La complejidad de las regulaciones es considerable. Comunidades como Castilla-La Mancha y Extremadura suspenden trabajos de 14:00 a 17:00, mientras que Galicia lo hace de 12:00 a 18:00. Castilla y León permite la cosecha con matachispas, a menos que la temperatura supere los 30 ºC y la velocidad del viento exceda los 30 km/h, requiriendo que ambas condiciones se den simultáneamente. Esta disparidad se extiende por todo el país, ya que no existe una normativa nacional unificada. Incluso la obra pública se rige por regulaciones similares a las aplicadas a los agricultores.
Esta maraña regulatoria se muestra poco efectiva, especialmente en veranos con condiciones extremas como el actual. Según los datos del MITECO al 2 de agosto, se habían quemado 144.844,80 hectáreas, lo que representa el 0,507 % de la superficie forestal nacional, casi dos veces y media por encima del promedio del 0,207 % de la última década. El sistema europeo EFFIS, que utiliza imágenes satelitales y se actualiza más rápidamente, reportó 222.783 hectáreas quemadas al 5 de agosto, constituyendo el 44,5 % del total de incendios en la Unión Europea. Si la situación persiste, es evidente que la regulación actual está obsoleta.

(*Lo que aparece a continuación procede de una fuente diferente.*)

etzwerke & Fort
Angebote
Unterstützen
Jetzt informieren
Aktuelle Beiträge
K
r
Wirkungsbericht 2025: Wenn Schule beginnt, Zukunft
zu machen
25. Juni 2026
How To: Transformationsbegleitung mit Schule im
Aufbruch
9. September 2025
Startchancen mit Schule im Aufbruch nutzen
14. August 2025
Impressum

La situación es una bomba de relojería, sobre todo porque investigaciones de la UPNA, la Universidad de Zaragoza y Fundación Mapfre indican que, aunque este tipo de maquinaria no es la principal causa de incendios, sí tiene el potencial de provocar fuegos muy destructivos al coincidir temporal y espacialmente con las peores condiciones de propagación.

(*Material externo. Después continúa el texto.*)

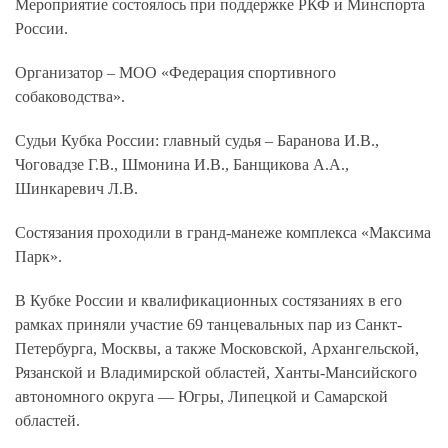
Мероприятие состоялось при поддержке РКФ и Минспорта
России.
Организатор – МОО «Федерация спортивного
собаководства».
Судьи Кубка России: главный судья – Баранова И.В.,
Чоговадзе Г.В., Шмонина И.В., Банщикова А.А.,
Шинкаревич Л.В.
Состязания проходили в гранд-манеже комплекса «Максима
Парк».
В Кубке России и квалификационных состязаниях в его
рамках приняли участие 69 танцевальных пар из Санкт-
Петербурга, Москвы, а также Московской, Архангельской,
Рязанской и Владимирской областей, Ханты-Мансийского
автономного округа — Югры, Липецкой и Самарской
областей.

La solución, al observar otros países, parece ser la adopción de medidas más restrictivas. Aunque pueda parecer contradictorio regular más en un sector que ya se considera hiperregulado, la historia demuestra que las regulaciones surgen para resolver problemas generados por el mal uso, la mala fe y las imprudencias. En Portugal, por ejemplo, tras años de crisis, no solo se restringen unas pocas horas, sino que se desplaza toda la actividad nocturna. En Oregón, se aplica un enfoque similar en niveles de riesgo medios, prohibiendo completamente la actividad cuando el riesgo es alto.
Este tipo de medidas no son tan inusuales. En España, la normativa para el trabajo al aire libre ha evolucionado en esta dirección, ajustándose automáticamente con los cambios en las alertas de AEMET. La pregunta es cuánto tiempo tardaremos en abordar seriamente este desafío.